• Action item: Pick up the article on condoms and public health policy below where it stops, and carry it forward in the same voice.
[[ Selected passage open ]]
Condoms are not the Issue
by Rabbi David Eidensohn-8/7/01
An article by John Rossomando in CNSNews.com highlights the grievous problem facing public health doctors about safe sex and condoms. A recent National Institute of Health study of condoms showed that they are not safe for many Sexually Transmitted Diseases, and even with HIV, when they are most effective, they are far from perfect. If so, what should public health policy be? Should everyone be told the truth, that condoms do not make sex safe? On the other hand, that would just make things worse because a condom is at least better than nothing. This is the debate. Some say tell the truth, even if people get discouraged and don't use any condoms, and some say, don't tell the truth, promote condom use, because people will have sex, and better something than nothing. The debate has raged to the point where ten thousand doctors ask for the resignation of the head of the Center for Disease Control because he refuses to make war against condoms, and let everyone know that they are not safe.
[[ Selected passage closed ]]
[[ Input data open ]]
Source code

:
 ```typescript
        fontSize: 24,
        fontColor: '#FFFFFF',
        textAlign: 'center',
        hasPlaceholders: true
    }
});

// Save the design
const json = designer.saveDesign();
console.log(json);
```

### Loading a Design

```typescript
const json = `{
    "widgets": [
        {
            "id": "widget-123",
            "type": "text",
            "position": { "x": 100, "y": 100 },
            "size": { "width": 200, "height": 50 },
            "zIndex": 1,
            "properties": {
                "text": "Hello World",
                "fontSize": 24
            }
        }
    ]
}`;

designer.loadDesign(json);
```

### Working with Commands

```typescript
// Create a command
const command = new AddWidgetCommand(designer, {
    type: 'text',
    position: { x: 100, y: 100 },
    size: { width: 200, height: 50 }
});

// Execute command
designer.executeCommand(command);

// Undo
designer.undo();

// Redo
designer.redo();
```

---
[[ Input data closed ]]
• Output for this exercise:
Frankly, I am disappointed with this debate. I don't think that condoms is the issue, although, of course, doctors may be busy with it. Parents and those concerned about sexually transmitted diseases cannot allow an important issue such as sexual health to be limited to these two sides of the coin. Neither is going to get us very far. Everyone knows that for millions of Americans, condoms are their best chance, because they have sex with sick people, and condoms provide at least minimal protection. Everyone also knows that by so doing, we run the risk of telling people who would not have sex to have sex, and to rely on condoms. Therefore, either side of this debate, even if it were technically and medically correct, is flawed, and people are at risk.
The real problem is not about condoms. The problem is about biology. If we tell children that condoms are not safe, what have we achieved? We have told our children the following: Go to public school, or even parochial school, and meet people of the opposite sex. While you are old enough to be biologically boiling, go on dates, go dancing, swimming and to the beach, talk and flirt, but remember that condoms are no solution. Watch television, videos and movies about sex, have entertainment that is pornography, and at the end of the day, while your hormones are exploding, remember that condoms are not safe.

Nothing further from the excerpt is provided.